The game did not start well for the Red Wings. Vancouver scored their first goal of the game just under six minutes in when Markus Naslund managed to flip the puck into the net just after Todd Bertuzzi knocked Dominik Hasek to the ice. Hasek recovered quickly, but not quickly enough to get his glove up to catch the fluttering puck.

Detroit got another bad break when Kris Draper was given a four-minute double minor penalty for high-sticking. Just before the first two minutes was up, defenseman Brent Sopel stuffed the puck past Hasek on the rebound from Daniel Sedin’s shot from the blue line.

Bertuzzi and his toughness got the Canucks another goal before the end of the period. He pulled Igor Larionov out of the way, took the pass from Naslund, and flipped it in over Hasek.

The Red Wings increased offensive pressure in the second period, but weren’t able to get the puck past goaltender Peter Skudra and his oversized legpads until there was just over two minutes left to play. Nick Lidstrom took a shot from the blue line, and Luc Robitaille was there to pick up the rebound and put it past Skudra to score his milestone goal, tying him with Bobby Hull for the all-time greatest number of goals scored by a left winger.
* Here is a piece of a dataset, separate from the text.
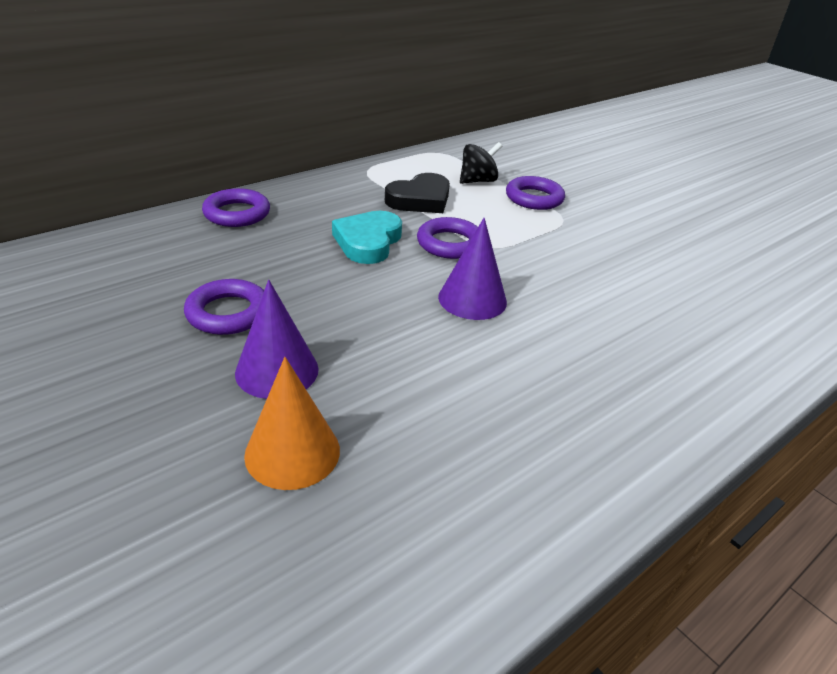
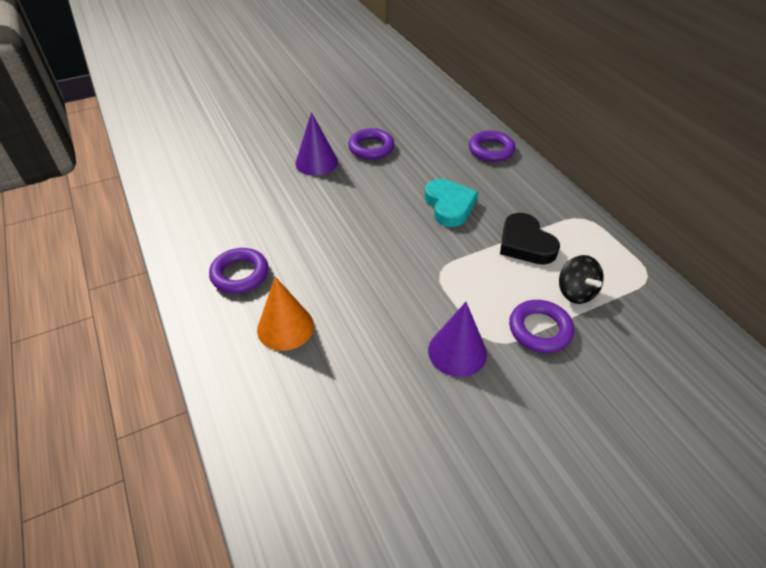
camera: 105 degrees right, 10 degrees up
orange cone [244,357,340,490] -> orange cone moved to [257,277,314,351]
turquoise heart [332,211,402,264] -> turquoise heart turned 45 degrees clockwise [425,179,478,227]
purple ring [417,217,478,259] -> purple ring moved to [209,248,268,293]
purple cone [438,218,507,320] -> purple cone moved to [428,302,487,377]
The Wings ended the period in four-on-four play, and suffered a loss of momentum. Bertuzzi and Brendan Shanahan had simultaneous minor penalties, and Andrew Cassels was able to get the puck from a neutral zone turnover and fire it at Hasek. It deflected off of Lidstrom’s skate and into Hasek’s net.

The third period was all Detroit. Before the period was four minutes old, Mattias Ohlund was sent to the box for tripping, and Brendan Shanahan scored on the resulting power play by deflecting a shot from Steve Yzerman into the net off of his rear end.

Pavel Datsyuk scored only fifty-two seconds later by putting an amazing deke on both Vancouver defensemen, leaving them wondering how that rookie got by them with the puck. Skudra had no chance at all, and just like that, it was a one-goal game.

Detroit continued the pressure, and were rewarded when Brett Hull scored the equalizing goal with six and a half minutes left in regulation play. Sergei Fedorov, playing on defense for his fourth game, took a hard shot from the blue line. Skudra wasn’t able to contain the rebound, and Datsyuk patiently gathered it in and passed across the crease to Hull, who was easily able to flip the puck in over Skudra.

The momentum kept on going in Detroit’s favor, but they were not able to score again until two and a half minutes of the overtime period had gone by. Steve Duchesne shot on net from his defensive position, and the puck bounced off one of Skudra’s leg pads, straight to the stick of Draper. Into the net it went, and the Red Wings celebrated the seventh game of a home winning streak.

Shots on net, which were sixteen to six in favor of the Canucks at the end of the first period, were forty-eight to thirty in the Red Wings’ favor by the end of the game. The Red Wings will play one of their perennial conference rivals, the Dallas Stars, Saturday afternoon at the Joe.